South Sudan passes 287 billion budget

By Deng Machol

Minister of Information, Michael Makuei Lueth Photo by Minasse Wondimu Hailu/Anadolu Agency/Getty Images)

Juba – South Sudan Council of Minister has finally passed the 2021/2022 fiscal year budget estimated at 287.04 billion South Sudanese Pounds (SSP).

South Sudan has been operating under 2019/2020 financial year.

The SSP287-billion budget was first unveiled to the council in July at an estimate of about 500 billion.

The huge budge is aimed to finance the implementation of peace activities in the East Africa’s youngest nation.

The budget was passed after a thorough deliberation during the council meeting on Friday in Juba.

Minister of Information, Michael Makuei Lueth says the budget projections will be developed from the oil and non-oil revenues including grants from other countries.

“This budget include the revenues that will be generated from oil and revenue that will be generated from non-oil plus grants that we will get from some of the countries” Makuei told the press after the cabinet meeting.

However, the details of the 287 billion budget and its priorities have not been made public.

The Minister of Finance and Economic Planning is expected to table the draft budget before the R-TNLA, for timely endorsement by the August house.

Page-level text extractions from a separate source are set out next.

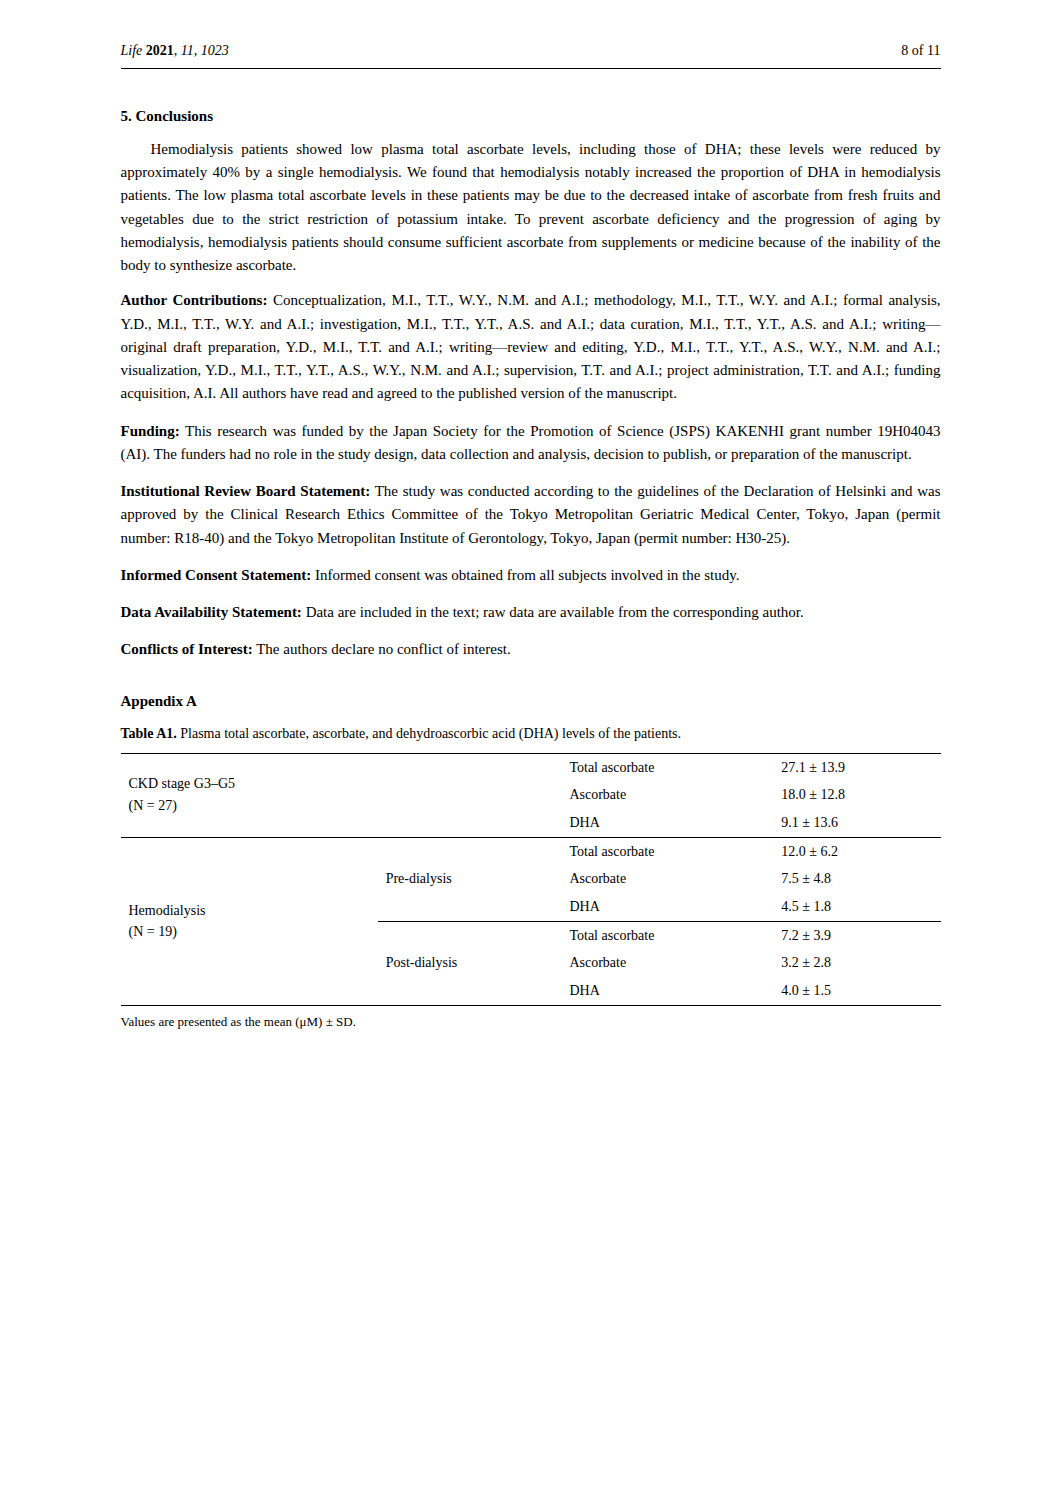Life 2021, 11, 1023
8 of 11
5. Conclusions
Hemodialysis patients showed low plasma total ascorbate levels, including those of DHA; these levels were reduced by approximately 40% by a single hemodialysis. We found that hemodialysis notably increased the proportion of DHA in hemodialysis patients. The low plasma total ascorbate levels in these patients may be due to the decreased intake of ascorbate from fresh fruits and vegetables due to the strict restriction of potassium intake. To prevent ascorbate deficiency and the progression of aging by hemodialysis, hemodialysis patients should consume sufficient ascorbate from supplements or medicine because of the inability of the body to synthesize ascorbate.
Author Contributions: Conceptualization, M.I., T.T., W.Y., N.M. and A.I.; methodology, M.I., T.T., W.Y. and A.I.; formal analysis, Y.D., M.I., T.T., W.Y. and A.I.; investigation, M.I., T.T., Y.T., A.S. and A.I.; data curation, M.I., T.T., Y.T., A.S. and A.I.; writing—original draft preparation, Y.D., M.I., T.T. and A.I.; writing—review and editing, Y.D., M.I., T.T., Y.T., A.S., W.Y., N.M. and A.I.; visualization, Y.D., M.I., T.T., Y.T., A.S., W.Y., N.M. and A.I.; supervision, T.T. and A.I.; project administration, T.T. and A.I.; funding acquisition, A.I. All authors have read and agreed to the published version of the manuscript.
Funding: This research was funded by the Japan Society for the Promotion of Science (JSPS) KAKENHI grant number 19H04043 (AI). The funders had no role in the study design, data collection and analysis, decision to publish, or preparation of the manuscript.
Institutional Review Board Statement: The study was conducted according to the guidelines of the Declaration of Helsinki and was approved by the Clinical Research Ethics Committee of the Tokyo Metropolitan Geriatric Medical Center, Tokyo, Japan (permit number: R18-40) and the Tokyo Metropolitan Institute of Gerontology, Tokyo, Japan (permit number: H30-25).
Informed Consent Statement: Informed consent was obtained from all subjects involved in the study.
Data Availability Statement: Data are included in the text; raw data are available from the corresponding author.
Conflicts of Interest: The authors declare no conflict of interest.
Appendix A
Table A1. Plasma total ascorbate, ascorbate, and dehydroascorbic acid (DHA) levels of the patients.
| CKD stage G3–G5 (N = 27) | | Total ascorbate | 27.1 ± 13.9 |
| | Ascorbate | 18.0 ± 12.8 |
| | DHA | 9.1 ± 13.6 |
| Hemodialysis (N = 19) | Pre-dialysis | Total ascorbate | 12.0 ± 6.2 |
| Ascorbate | 7.5 ± 4.8 |
| DHA | 4.5 ± 1.8 |
| Post-dialysis | Total ascorbate | 7.2 ± 3.9 |
| Ascorbate | 3.2 ± 2.8 |
| DHA | 4.0 ± 1.5 |
Values are presented as the mean (μM) ± SD.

“It was observed that in case of any shortcomings, the ministries and minister of finance are free to make supplementary budgets in areas which are not yet fully covered by the budget,” Makuei said.

Last financial year, the council passed a budget of 205 billion pounds.

South Sudan’s financial year covers 12 months, which runs from 1 July to 30 June each year.

By law, the budget is supposed to be submitted to the national legislature by not later than the 15th of May of each financial year.

But this has not been happening for the last two years due to the absent of a legitimate transitional legislature.

The Transitional National Legislative Assembly and the Council of States were reconstituted recently but they were supposed to be established two years ago, according to the 2018 revitalized peace agreement.

The country is struggling to increase production of crude oil, which finance a major activities of the government after the 2018 peace deal paused the country’s five-year conflict that killed nearly 400,000 people and uprooted four million people from their homes.

The oil production had been disrupted since the outbreak of conflict in December 2013.